Using the material below, write out every entry exactly.
[Study material — start]
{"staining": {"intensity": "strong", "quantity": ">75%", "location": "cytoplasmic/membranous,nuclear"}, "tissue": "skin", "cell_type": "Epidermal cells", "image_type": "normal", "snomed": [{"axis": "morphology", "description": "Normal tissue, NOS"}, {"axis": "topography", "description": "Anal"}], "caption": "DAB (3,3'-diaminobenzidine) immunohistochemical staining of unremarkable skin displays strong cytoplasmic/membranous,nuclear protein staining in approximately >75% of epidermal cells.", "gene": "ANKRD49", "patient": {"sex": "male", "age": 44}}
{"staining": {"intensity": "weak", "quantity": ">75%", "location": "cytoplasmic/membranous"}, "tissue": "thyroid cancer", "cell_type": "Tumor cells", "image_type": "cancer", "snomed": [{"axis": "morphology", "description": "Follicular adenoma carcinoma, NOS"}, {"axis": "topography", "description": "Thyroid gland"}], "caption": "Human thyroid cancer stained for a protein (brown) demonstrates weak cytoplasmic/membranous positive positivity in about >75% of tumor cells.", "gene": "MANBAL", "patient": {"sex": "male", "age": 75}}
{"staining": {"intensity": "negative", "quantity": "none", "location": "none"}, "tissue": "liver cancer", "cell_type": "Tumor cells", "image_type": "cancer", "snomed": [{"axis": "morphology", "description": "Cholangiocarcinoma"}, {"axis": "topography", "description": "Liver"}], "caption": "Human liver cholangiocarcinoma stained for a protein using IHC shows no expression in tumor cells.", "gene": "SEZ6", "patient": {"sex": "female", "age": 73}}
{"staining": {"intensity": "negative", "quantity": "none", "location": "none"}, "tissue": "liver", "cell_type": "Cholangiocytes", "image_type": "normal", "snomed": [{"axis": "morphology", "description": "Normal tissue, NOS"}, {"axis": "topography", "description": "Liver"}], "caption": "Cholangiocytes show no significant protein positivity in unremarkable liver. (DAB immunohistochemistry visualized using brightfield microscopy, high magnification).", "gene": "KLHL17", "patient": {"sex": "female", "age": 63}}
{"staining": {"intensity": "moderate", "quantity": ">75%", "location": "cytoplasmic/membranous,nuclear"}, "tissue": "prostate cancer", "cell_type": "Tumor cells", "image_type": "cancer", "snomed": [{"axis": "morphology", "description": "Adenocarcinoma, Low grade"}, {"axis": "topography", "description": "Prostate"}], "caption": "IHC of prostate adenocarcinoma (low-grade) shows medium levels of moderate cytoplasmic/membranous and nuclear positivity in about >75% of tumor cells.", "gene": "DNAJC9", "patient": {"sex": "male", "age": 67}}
[Study material — finish]
= Exercise solution =
{"staining": {"intensity": "strong", "quantity": ">75%", "location": "cytoplasmic/membranous,nuclear"}, "tissue": "skin", "cell_type": "Epidermal cells", "image_type": "normal", "snomed": [{"axis": "morphology", "description": "Normal tissue, NOS"}, {"axis": "topography", "description": "Anal"}], "caption": "DAB (3,3'-diaminobenzidine) immunohistochemical staining of unremarkable skin displays strong cytoplasmic/membranous,nuclear protein staining in approximately >75% of epidermal cells.", "gene": "ANKRD49", "patient": {"sex": "male", "age": 44}}
{"staining": {"intensity": "weak", "quantity": ">75%", "location": "cytoplasmic/membranous"}, "tissue": "thyroid cancer", "cell_type": "Tumor cells", "image_type": "cancer", "snomed": [{"axis": "morphology", "description": "Follicular adenoma carcinoma, NOS"}, {"axis": "topography", "description": "Thyroid gland"}], "caption": "Human thyroid cancer stained for a protein (brown) demonstrates weak cytoplasmic/membranous positive positivity in about >75% of tumor cells.", "gene": "MANBAL", "patient": {"sex": "male", "age": 75}}
{"staining": {"intensity": "negative", "quantity": "none", "location": "none"}, "tissue": "liver cancer", "cell_type": "Tumor cells", "image_type": "cancer", "snomed": [{"axis": "morphology", "description": "Cholangiocarcinoma"}, {"axis": "topography", "description": "Liver"}], "caption": "Human liver cholangiocarcinoma stained for a protein using IHC shows no expression in tumor cells.", "gene": "SEZ6", "patient": {"sex": "female", "age": 73}}
{"staining": {"intensity": "negative", "quantity": "none", "location": "none"}, "tissue": "liver", "cell_type": "Cholangiocytes", "image_type": "normal", "snomed": [{"axis": "morphology", "description": "Normal tissue, NOS"}, {"axis": "topography", "description": "Liver"}], "caption": "Cholangiocytes show no significant protein positivity in unremarkable liver. (DAB immunohistochemistry visualized using brightfield microscopy, high magnification).", "gene": "KLHL17", "patient": {"sex": "female", "age": 63}}
{"staining": {"intensity": "moderate", "quantity": ">75%", "location": "cytoplasmic/membranous,nuclear"}, "tissue": "prostate cancer", "cell_type": "Tumor cells", "image_type": "cancer", "snomed": [{"axis": "morphology", "description": "Adenocarcinoma, Low grade"}, {"axis": "topography", "description": "Prostate"}], "caption": "IHC of prostate adenocarcinoma (low-grade) shows medium levels of moderate cytoplasmic/membranous and nuclear positivity in about >75% of tumor cells.", "gene": "DNAJC9", "patient": {"sex": "male", "age": 67}}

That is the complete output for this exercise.